**AIM OF THE TASK**.
The required output is the line with "left eye: (197, 84)" through the final line of the entries, each one exactly as it stands.

**RECORD EXCERPTS**.
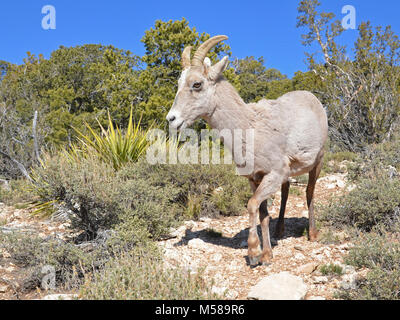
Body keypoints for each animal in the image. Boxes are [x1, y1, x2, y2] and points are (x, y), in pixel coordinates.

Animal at [167, 35, 326, 264]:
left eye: (197, 84)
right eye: (179, 83)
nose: (172, 119)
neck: (251, 128)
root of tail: (313, 99)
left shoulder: (273, 174)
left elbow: (251, 205)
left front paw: (253, 252)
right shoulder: (255, 179)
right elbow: (262, 215)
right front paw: (267, 254)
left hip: (318, 161)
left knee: (309, 192)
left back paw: (312, 234)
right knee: (286, 192)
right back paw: (279, 231)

**SOLVED PROBLEM**.
left eye: (197, 84)
right eye: (179, 83)
nose: (172, 119)
neck: (251, 128)
root of tail: (313, 99)
left shoulder: (273, 174)
left elbow: (251, 205)
left front paw: (253, 252)
right shoulder: (255, 179)
right elbow: (262, 215)
right front paw: (267, 254)
left hip: (318, 161)
left knee: (309, 192)
left back paw: (312, 234)
right knee: (286, 192)
right back paw: (279, 231)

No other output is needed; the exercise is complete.